REQUIRED ACTION: Report every line below that holds the word "contends".

(Dataset entries)

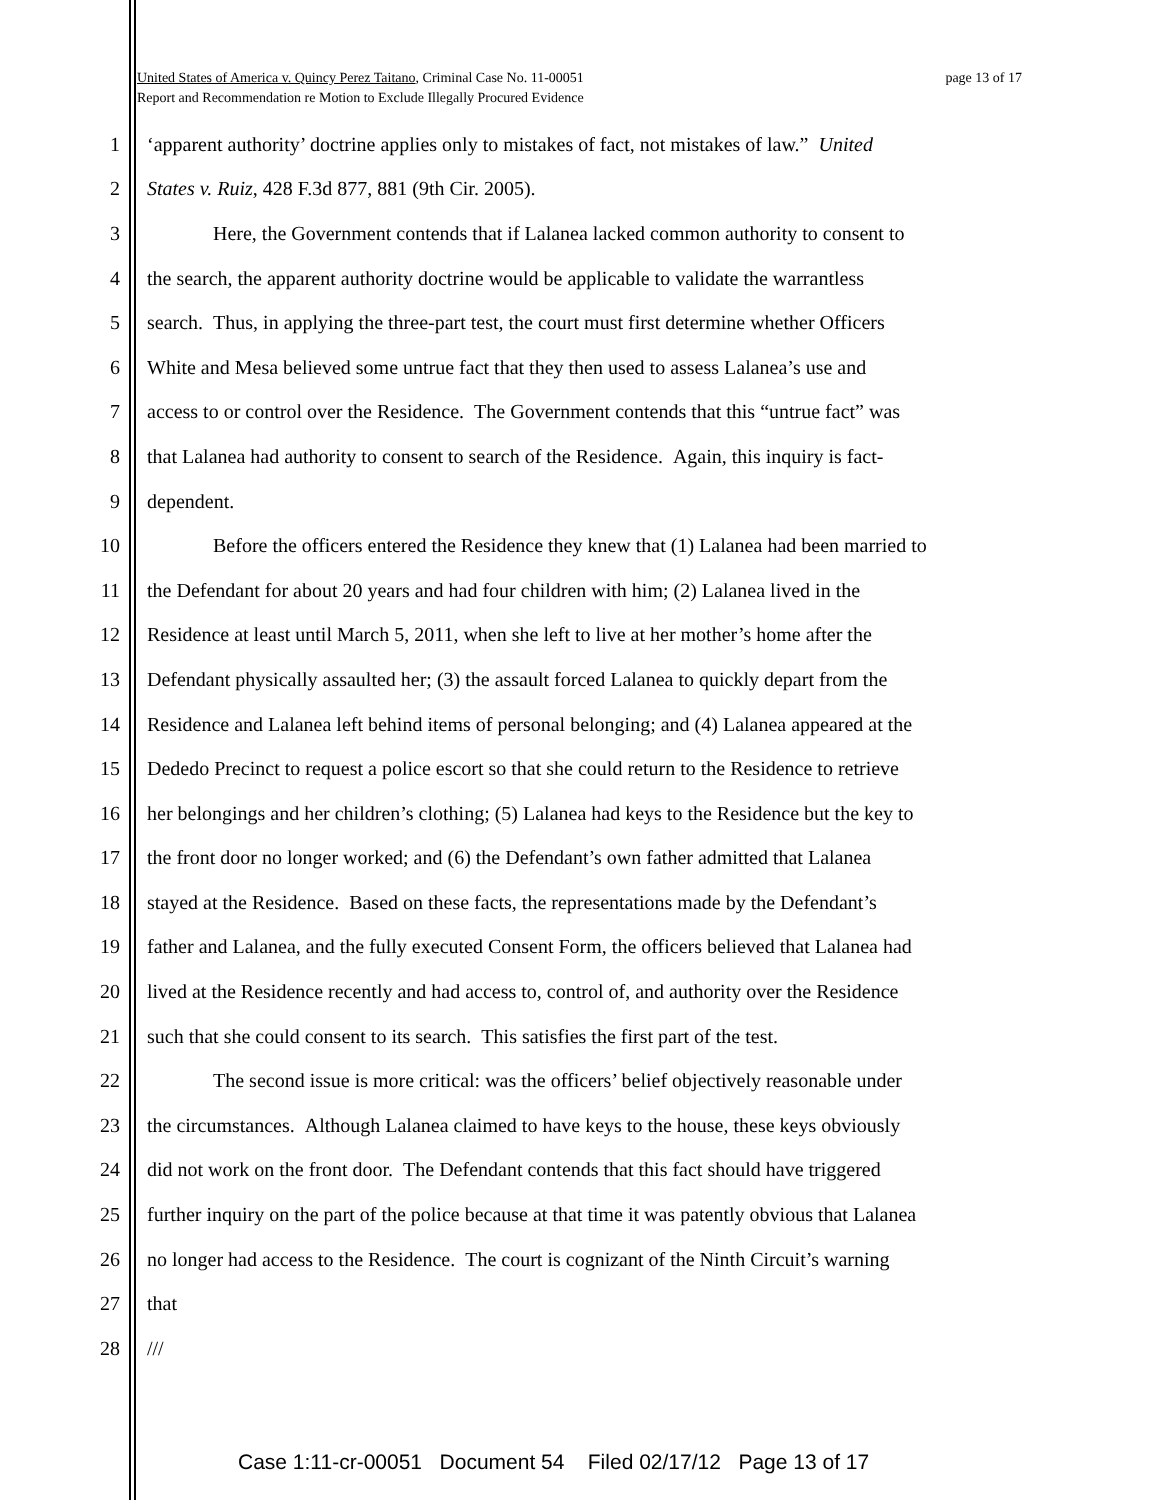page 13 of 17 United States of America v. Quincy Perez Taitano, Criminal Case No. 11-00051
Report and Recommendation re Motion to Exclude Illegally Procured Evidence
1 ‘apparent authority’ doctrine applies only to mistakes of fact, not mistakes of law.” United
2 States v. Ruiz, 428 F.3d 877, 881 (9th Cir. 2005).
3 Here, the Government contends that if Lalanea lacked common authority to consent to
4 the search, the apparent authority doctrine would be applicable to validate the warrantless
5 search. Thus, in applying the three-part test, the court must first determine whether Officers
6 White and Mesa believed some untrue fact that they then used to assess Lalanea’s use and
7 access to or control over the Residence. The Government contends that this “untrue fact” was
8 that Lalanea had authority to consent to search of the Residence. Again, this inquiry is fact-
9 dependent.
10 Before the officers entered the Residence they knew that (1) Lalanea had been married to
11 the Defendant for about 20 years and had four children with him; (2) Lalanea lived in the
12 Residence at least until March 5, 2011, when she left to live at her mother’s home after the
13 Defendant physically assaulted her; (3) the assault forced Lalanea to quickly depart from the
14 Residence and Lalanea left behind items of personal belonging; and (4) Lalanea appeared at the
15 Dededo Precinct to request a police escort so that she could return to the Residence to retrieve
16 her belongings and her children’s clothing; (5) Lalanea had keys to the Residence but the key to
17 the front door no longer worked; and (6) the Defendant’s own father admitted that Lalanea
18 stayed at the Residence. Based on these facts, the representations made by the Defendant’s
19 father and Lalanea, and the fully executed Consent Form, the officers believed that Lalanea had
20 lived at the Residence recently and had access to, control of, and authority over the Residence
21 such that she could consent to its search. This satisfies the first part of the test.
22 The second issue is more critical: was the officers’ belief objectively reasonable under
23 the circumstances. Although Lalanea claimed to have keys to the house, these keys obviously
24 did not work on the front door. The Defendant contends that this fact should have triggered
25 further inquiry on the part of the police because at that time it was patently obvious that Lalanea
26 no longer had access to the Residence. The court is cognizant of the Ninth Circuit’s warning
27 that
28 ///
Case 1:11-cr-00051 Document 54 Filed 02/17/12 Page 13 of 17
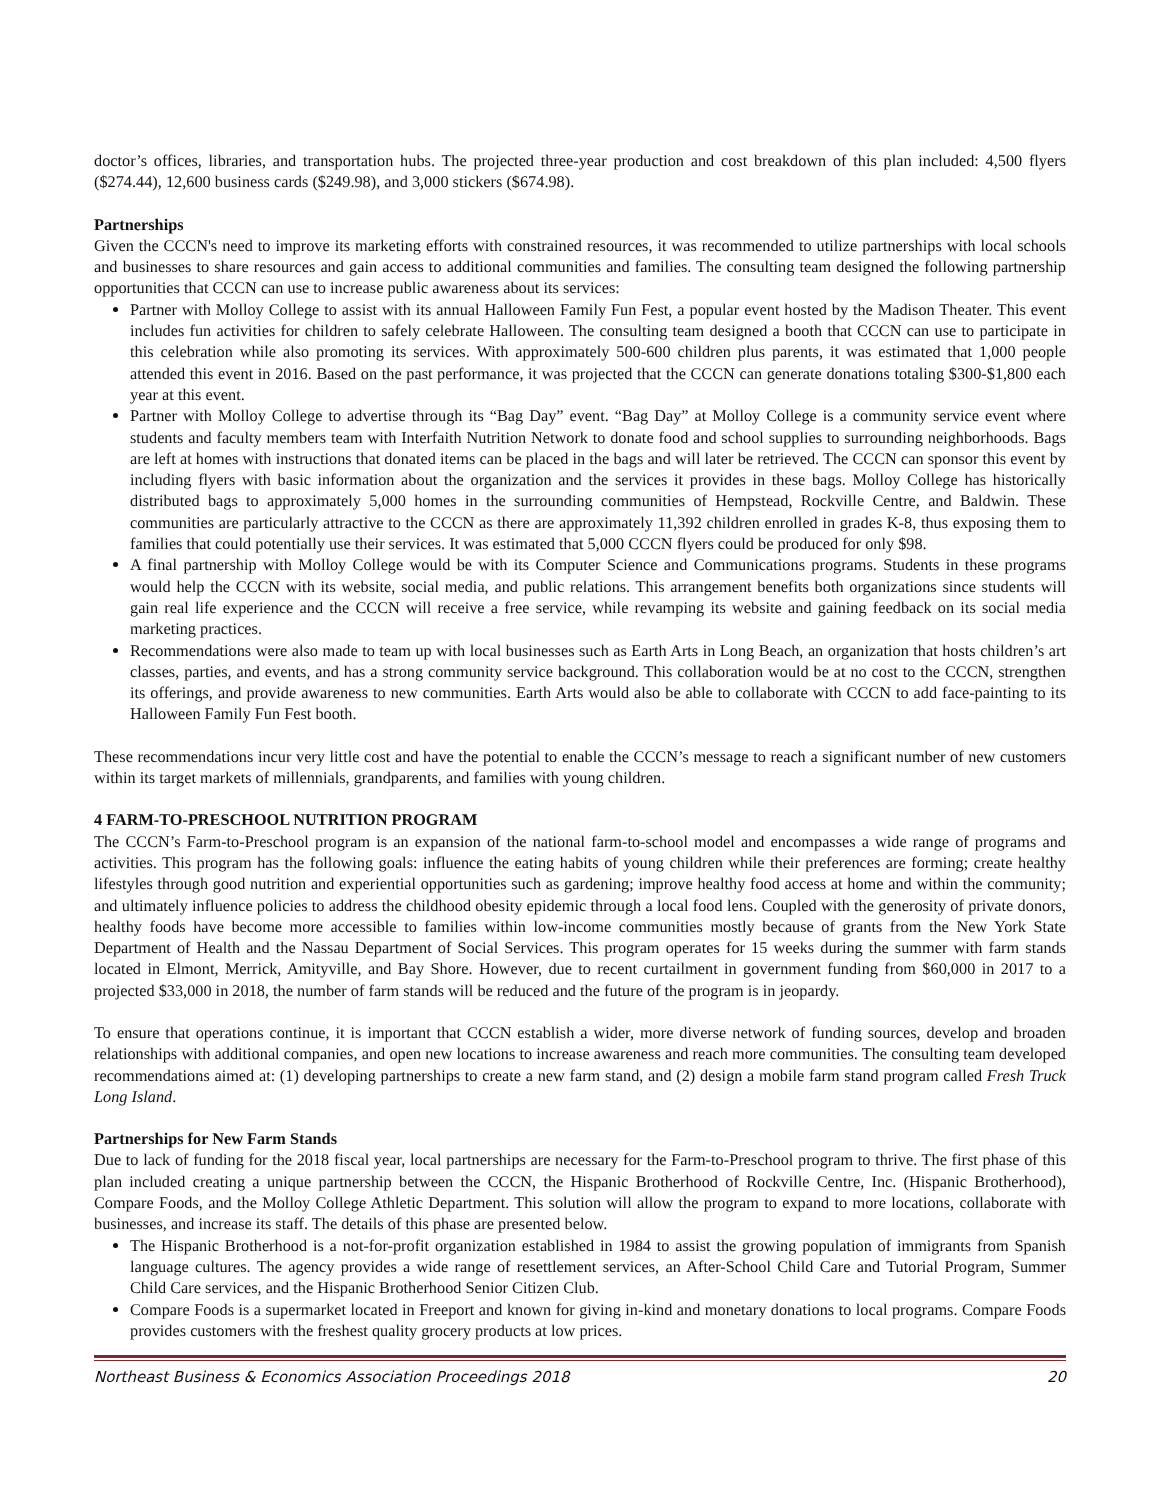doctor’s offices, libraries, and transportation hubs. The projected three-year production and cost breakdown of this plan included: 4,500 flyers ($274.44), 12,600 business cards ($249.98), and 3,000 stickers ($674.98).
Partnerships
Given the CCCN's need to improve its marketing efforts with constrained resources, it was recommended to utilize partnerships with local schools and businesses to share resources and gain access to additional communities and families. The consulting team designed the following partnership opportunities that CCCN can use to increase public awareness about its services:
Partner with Molloy College to assist with its annual Halloween Family Fun Fest, a popular event hosted by the Madison Theater. This event includes fun activities for children to safely celebrate Halloween. The consulting team designed a booth that CCCN can use to participate in this celebration while also promoting its services. With approximately 500-600 children plus parents, it was estimated that 1,000 people attended this event in 2016. Based on the past performance, it was projected that the CCCN can generate donations totaling $300-$1,800 each year at this event.
Partner with Molloy College to advertise through its “Bag Day” event. “Bag Day” at Molloy College is a community service event where students and faculty members team with Interfaith Nutrition Network to donate food and school supplies to surrounding neighborhoods. Bags are left at homes with instructions that donated items can be placed in the bags and will later be retrieved. The CCCN can sponsor this event by including flyers with basic information about the organization and the services it provides in these bags. Molloy College has historically distributed bags to approximately 5,000 homes in the surrounding communities of Hempstead, Rockville Centre, and Baldwin. These communities are particularly attractive to the CCCN as there are approximately 11,392 children enrolled in grades K-8, thus exposing them to families that could potentially use their services. It was estimated that 5,000 CCCN flyers could be produced for only $98.
A final partnership with Molloy College would be with its Computer Science and Communications programs. Students in these programs would help the CCCN with its website, social media, and public relations. This arrangement benefits both organizations since students will gain real life experience and the CCCN will receive a free service, while revamping its website and gaining feedback on its social media marketing practices.
Recommendations were also made to team up with local businesses such as Earth Arts in Long Beach, an organization that hosts children’s art classes, parties, and events, and has a strong community service background. This collaboration would be at no cost to the CCCN, strengthen its offerings, and provide awareness to new communities. Earth Arts would also be able to collaborate with CCCN to add face-painting to its Halloween Family Fun Fest booth.
These recommendations incur very little cost and have the potential to enable the CCCN’s message to reach a significant number of new customers within its target markets of millennials, grandparents, and families with young children.
4 FARM-TO-PRESCHOOL NUTRITION PROGRAM
The CCCN’s Farm-to-Preschool program is an expansion of the national farm-to-school model and encompasses a wide range of programs and activities. This program has the following goals: influence the eating habits of young children while their preferences are forming; create healthy lifestyles through good nutrition and experiential opportunities such as gardening; improve healthy food access at home and within the community; and ultimately influence policies to address the childhood obesity epidemic through a local food lens. Coupled with the generosity of private donors, healthy foods have become more accessible to families within low-income communities mostly because of grants from the New York State Department of Health and the Nassau Department of Social Services. This program operates for 15 weeks during the summer with farm stands located in Elmont, Merrick, Amityville, and Bay Shore. However, due to recent curtailment in government funding from $60,000 in 2017 to a projected $33,000 in 2018, the number of farm stands will be reduced and the future of the program is in jeopardy.
To ensure that operations continue, it is important that CCCN establish a wider, more diverse network of funding sources, develop and broaden relationships with additional companies, and open new locations to increase awareness and reach more communities. The consulting team developed recommendations aimed at: (1) developing partnerships to create a new farm stand, and (2) design a mobile farm stand program called Fresh Truck Long Island.
Partnerships for New Farm Stands
Due to lack of funding for the 2018 fiscal year, local partnerships are necessary for the Farm-to-Preschool program to thrive. The first phase of this plan included creating a unique partnership between the CCCN, the Hispanic Brotherhood of Rockville Centre, Inc. (Hispanic Brotherhood), Compare Foods, and the Molloy College Athletic Department. This solution will allow the program to expand to more locations, collaborate with businesses, and increase its staff. The details of this phase are presented below.
The Hispanic Brotherhood is a not-for-profit organization established in 1984 to assist the growing population of immigrants from Spanish language cultures. The agency provides a wide range of resettlement services, an After-School Child Care and Tutorial Program, Summer Child Care services, and the Hispanic Brotherhood Senior Citizen Club.
Compare Foods is a supermarket located in Freeport and known for giving in-kind and monetary donations to local programs. Compare Foods provides customers with the freshest quality grocery products at low prices.
Northeast Business & Economics Association Proceedings 2018 20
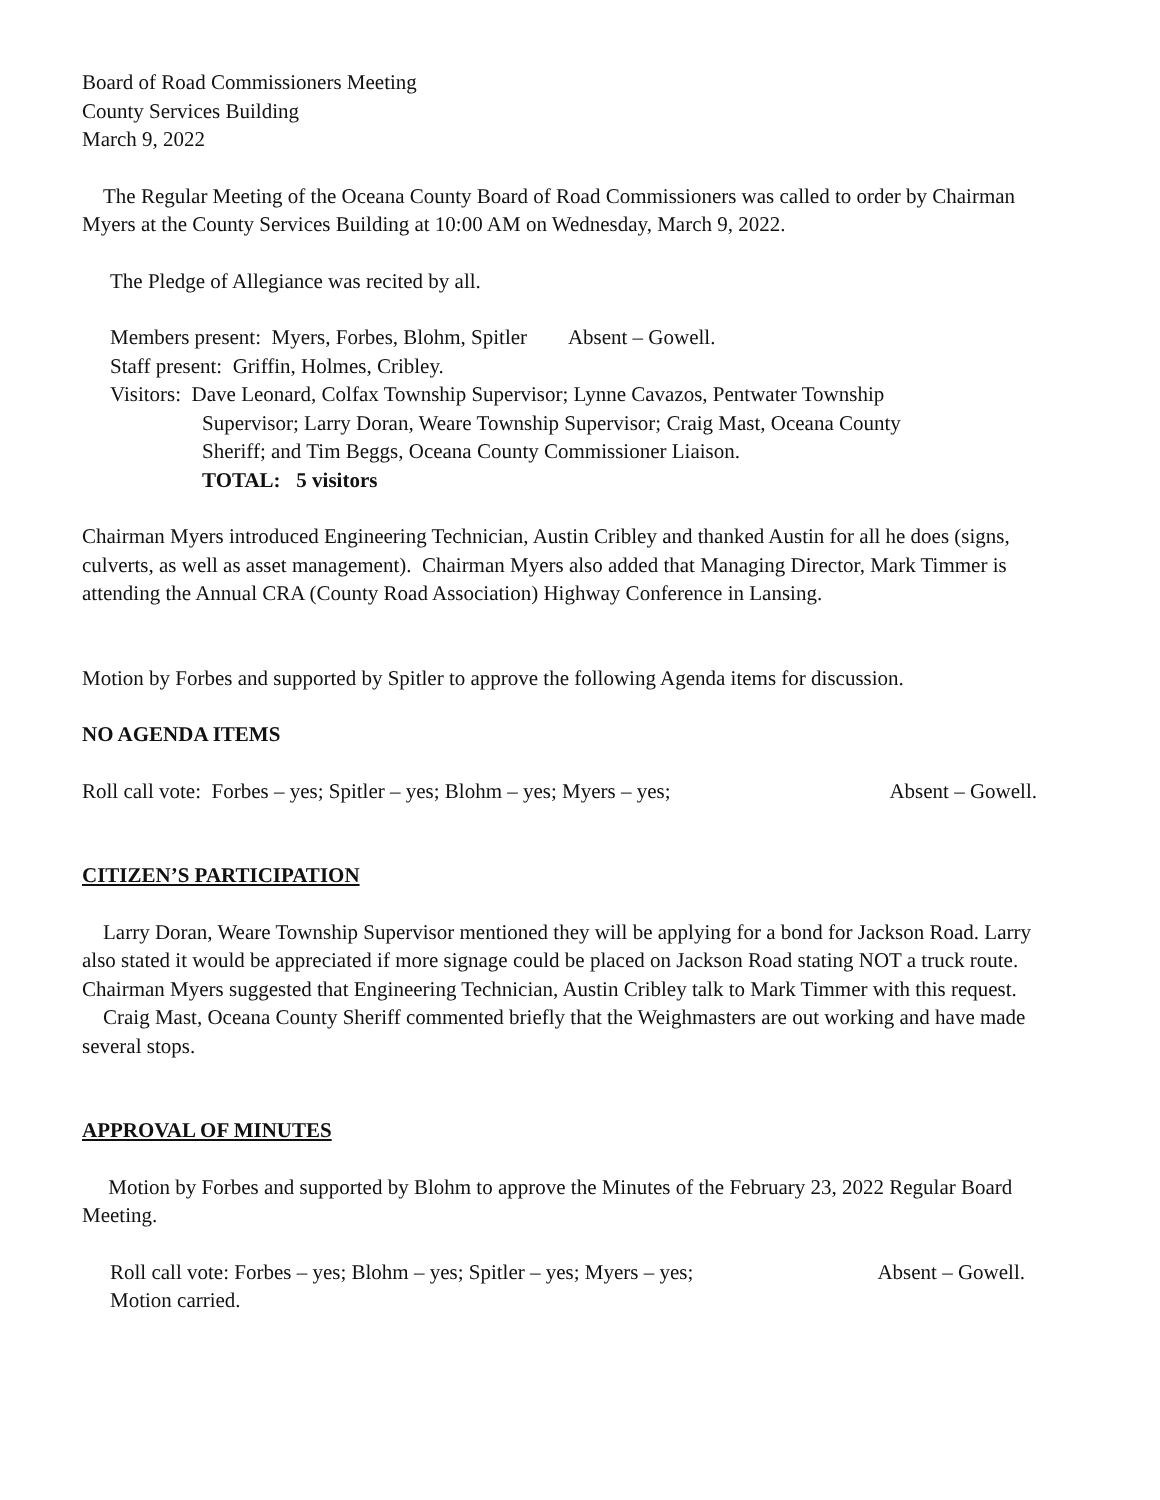Board of Road Commissioners Meeting
County Services Building
March 9, 2022
The Regular Meeting of the Oceana County Board of Road Commissioners was called to order by Chairman Myers at the County Services Building at 10:00 AM on Wednesday, March 9, 2022.
The Pledge of Allegiance was recited by all.
Members present: Myers, Forbes, Blohm, Spitler Absent – Gowell.
Staff present: Griffin, Holmes, Cribley.
Visitors: Dave Leonard, Colfax Township Supervisor; Lynne Cavazos, Pentwater Township
Supervisor; Larry Doran, Weare Township Supervisor; Craig Mast, Oceana County
Sheriff; and Tim Beggs, Oceana County Commissioner Liaison.
TOTAL: 5 visitors
Chairman Myers introduced Engineering Technician, Austin Cribley and thanked Austin for all he does (signs, culverts, as well as asset management). Chairman Myers also added that Managing Director, Mark Timmer is attending the Annual CRA (County Road Association) Highway Conference in Lansing.
Motion by Forbes and supported by Spitler to approve the following Agenda items for discussion.
NO AGENDA ITEMS
Roll call vote: Forbes – yes; Spitler – yes; Blohm – yes; Myers – yes; Absent – Gowell.
CITIZEN’S PARTICIPATION
Larry Doran, Weare Township Supervisor mentioned they will be applying for a bond for Jackson Road. Larry also stated it would be appreciated if more signage could be placed on Jackson Road stating NOT a truck route. Chairman Myers suggested that Engineering Technician, Austin Cribley talk to Mark Timmer with this request.
Craig Mast, Oceana County Sheriff commented briefly that the Weighmasters are out working and have made several stops.
APPROVAL OF MINUTES
Motion by Forbes and supported by Blohm to approve the Minutes of the February 23, 2022 Regular Board Meeting.
Roll call vote: Forbes – yes; Blohm – yes; Spitler – yes; Myers – yes; Absent – Gowell.
Motion carried.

RESPONSE FOR THIS EXERCISE:
3 Here, the Government contends that if Lalanea lacked common authority to consent to
7 access to or control over the Residence. The Government contends that this “untrue fact” was
24 did not work on the front door. The Defendant contends that this fact should have triggered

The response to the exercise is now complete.